(Page-level text extractions)
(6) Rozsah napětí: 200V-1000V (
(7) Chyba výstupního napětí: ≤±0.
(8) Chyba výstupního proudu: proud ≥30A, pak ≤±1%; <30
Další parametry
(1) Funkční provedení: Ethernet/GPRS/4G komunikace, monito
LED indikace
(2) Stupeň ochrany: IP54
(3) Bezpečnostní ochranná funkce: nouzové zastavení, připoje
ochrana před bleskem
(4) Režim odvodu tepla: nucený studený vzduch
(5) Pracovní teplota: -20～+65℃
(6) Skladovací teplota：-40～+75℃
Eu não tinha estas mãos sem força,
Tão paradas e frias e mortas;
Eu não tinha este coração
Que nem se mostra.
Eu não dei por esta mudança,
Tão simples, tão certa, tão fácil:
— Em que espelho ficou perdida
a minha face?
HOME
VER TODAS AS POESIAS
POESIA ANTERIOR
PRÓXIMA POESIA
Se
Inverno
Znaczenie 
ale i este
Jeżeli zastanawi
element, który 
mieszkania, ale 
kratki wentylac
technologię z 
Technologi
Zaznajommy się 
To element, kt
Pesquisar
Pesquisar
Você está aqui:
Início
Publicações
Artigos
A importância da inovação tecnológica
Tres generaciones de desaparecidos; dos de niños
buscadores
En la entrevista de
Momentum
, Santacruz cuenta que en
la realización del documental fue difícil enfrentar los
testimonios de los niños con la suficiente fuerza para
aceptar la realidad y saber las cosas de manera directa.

* * *

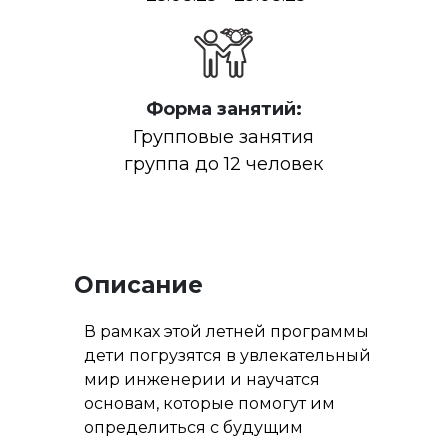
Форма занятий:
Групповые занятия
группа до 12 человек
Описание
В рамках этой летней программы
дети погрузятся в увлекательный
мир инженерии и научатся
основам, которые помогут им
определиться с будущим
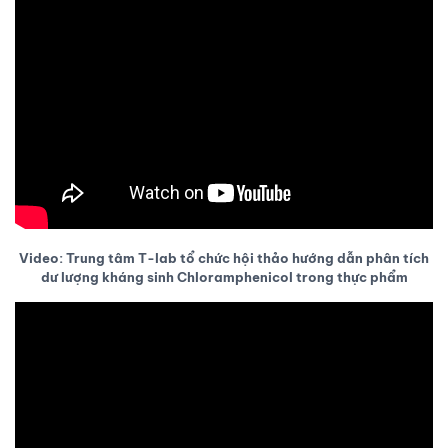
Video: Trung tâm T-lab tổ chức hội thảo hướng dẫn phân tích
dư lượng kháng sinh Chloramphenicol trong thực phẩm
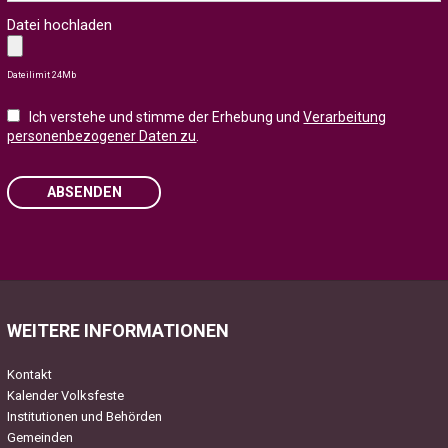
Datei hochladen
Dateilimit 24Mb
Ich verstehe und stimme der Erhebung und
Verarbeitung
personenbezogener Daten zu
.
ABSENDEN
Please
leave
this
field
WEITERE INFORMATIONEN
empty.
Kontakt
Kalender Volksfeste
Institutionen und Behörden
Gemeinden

(Directions for this task): Retype exactly the lines above, from the one with "(6) Rozsah napětí: 200V-1000V" through the one with "aceptar la realidad", inclusive.

(Task response):
(6) Rozsah napětí: 200V-1000V (
(7) Chyba výstupního napětí: ≤±0.
(8) Chyba výstupního proudu: proud ≥30A, pak ≤±1%; <30
Další parametry
(1) Funkční provedení: Ethernet/GPRS/4G komunikace, monito
LED indikace
(2) Stupeň ochrany: IP54
(3) Bezpečnostní ochranná funkce: nouzové zastavení, připoje
ochrana před bleskem
(4) Režim odvodu tepla: nucený studený vzduch
(5) Pracovní teplota: -20～+65℃
(6) Skladovací teplota：-40～+75℃
Eu não tinha estas mãos sem força,
Tão paradas e frias e mortas;
Eu não tinha este coração
Que nem se mostra.
Eu não dei por esta mudança,
Tão simples, tão certa, tão fácil:
— Em que espelho ficou perdida
a minha face?
HOME
VER TODAS AS POESIAS
POESIA ANTERIOR
PRÓXIMA POESIA
Se
Inverno
Znaczenie 
ale i este
Jeżeli zastanawi
element, który 
mieszkania, ale 
kratki wentylac
technologię z 
Technologi
Zaznajommy się 
To element, kt
Pesquisar
Pesquisar
Você está aqui:
Início
Publicações
Artigos
A importância da inovação tecnológica
Tres generaciones de desaparecidos; dos de niños
buscadores
En la entrevista de
Momentum
, Santacruz cuenta que en
la realización del documental fue difícil enfrentar los
testimonios de los niños con la suficiente fuerza para
aceptar la realidad y saber las cosas de manera directa.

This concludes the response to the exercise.